A zero-indexed array A consisting of N integers is given. It contains daily prices of a stock share for a period of N consecutive days. If a single share was bought on day P and sold on day Q, where 0 ≤ P ≤ Q < N, then the profit of such transaction is equal to A[Q] − A[P], provided that A[Q] ≥ A[P]. Otherwise, the transaction brings loss of A[P] − A[Q].
For example, consider the following array A consisting of six elements such that:
A[0] = 23171 A[1] = 21011 A[2] = 21123 A[3] = 21366 A[4] = 21013 A[5] = 21367 If a share was bought on day 0 and sold on day 2, a loss of 2048 would occur because A[2] − A[0] = 21123 − 23171 = −2048. If a share was bought on day 4 and sold on day 5, a profit of 354 would occur because A[5] − A[4] = 21367 − 21013 = 354. Maximum possible profit was 356. It would occur if a share was bought on day 1 and sold on day 5.
Write a function,
class Solution { public int solution(int[] A); }
that, given a zero-indexed array A consisting of N integers containing daily prices of a stock share for a period of N consecutive days, returns the maximum possible profit from one transaction during this period. The function should return 0 if it was impossible to gain any profit.

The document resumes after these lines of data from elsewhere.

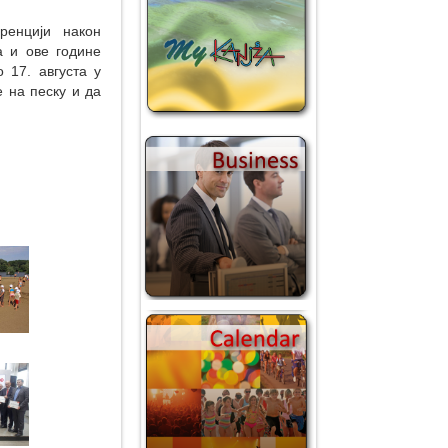
енцији након
а и ове године
 17. августа у
е на песку и да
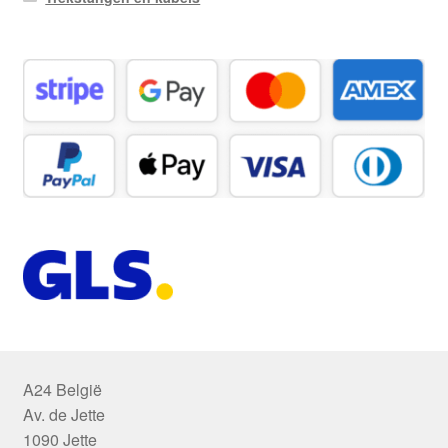
A24 België
Av. de Jette
1090 Jette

For example, given array A consisting of six elements such that:
A[0] = 23171 A[1] = 21011 A[2] = 21123 A[3] = 21366 A[4] = 21013 A[5] = 21367 the function should return 356, as explained above.
Assume that:
N is an integer within the range [0..400,000]; each element of array A is an integer within the range [0..200,000]. Complexity:
expected worst-case time complexity is O(N); expected worst-case space complexity is O(1), beyond input storage (not counting the storage required for input arguments).